We were in an open space, with a small kitchen to the left and to the right a larger area that might have been intended as a family room. Simon evidently lived largely in this back section of the bungalow, for it was furnished with a bed, two armchairs with small tables, an old chifforobe, and a wall-mounted TV currently tuned to a news program. These quarters were nearly as modest as my three rooms, but I supposed that to a man who had lived on the streets and who had slept under bridges for thirty years, the accommodations seemed palatial.

On the TV, an enormous cruise ship lay at anchor near the mouth of a harbor, and the newsreader said something about the authorities denying the captain the right to dock.
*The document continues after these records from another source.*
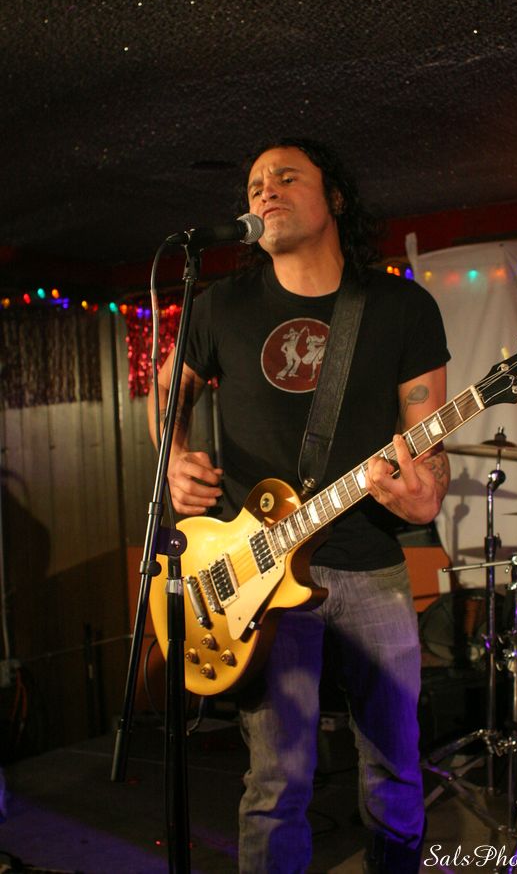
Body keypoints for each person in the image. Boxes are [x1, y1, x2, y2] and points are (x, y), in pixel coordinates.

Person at [150, 137, 451, 873]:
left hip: (368, 563)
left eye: (286, 177)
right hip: (251, 574)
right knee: (276, 781)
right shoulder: (220, 305)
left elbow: (429, 443)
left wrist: (426, 493)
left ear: (334, 197)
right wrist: (175, 457)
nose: (265, 191)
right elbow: (166, 394)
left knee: (395, 770)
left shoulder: (400, 306)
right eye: (255, 183)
Far beneath the city, under countless tons of concrete and steel, radio waves or microwaves could not be received. During my adventures aboveground, every time I had a glimpse of television, it intrigued me. I always reminded myself, however, that Father said we were better off without TV, that it was an instrument of change that could make us into people we would not like to be.

My mother had no television in her remote house, and yet she had become less than she wanted to be. Perhaps she watched a lot of TV as a child in her parents’ home and everywhere else that she lived before she had gone to the mountain house. There was so much that I didn’t know, that I might never know, and many things that I didn’t understand about the psychology of those people who lived their lives openly aboveground.

Anyway, Simon’s quarters were essentially a studio apartment, which he kept spotless. No grime. No dust. As a consequence, the broken vase and the smear of blood on the blond-wood floor were the visual equivalent of a shout.

49

She was a girl who opened doors, not because she wanted to open them, but because she knew that she needed to open them.

The chocolate-brown paneled door between Simon’s living quarters and the other rooms of the bungalow seemed like a monolith to me, a formidable slab beyond which lay something to be feared, either past or future violence. If the choice had been mine, I might have left right then; but the decision was Gwyneth’s.

The door opened to a short hallway. To the left were a bath and a room used for storage, both doors open and lights softly aglow. To the right lay the studio in which Simon created his works. No one, dead or alive, waited for us in those spaces.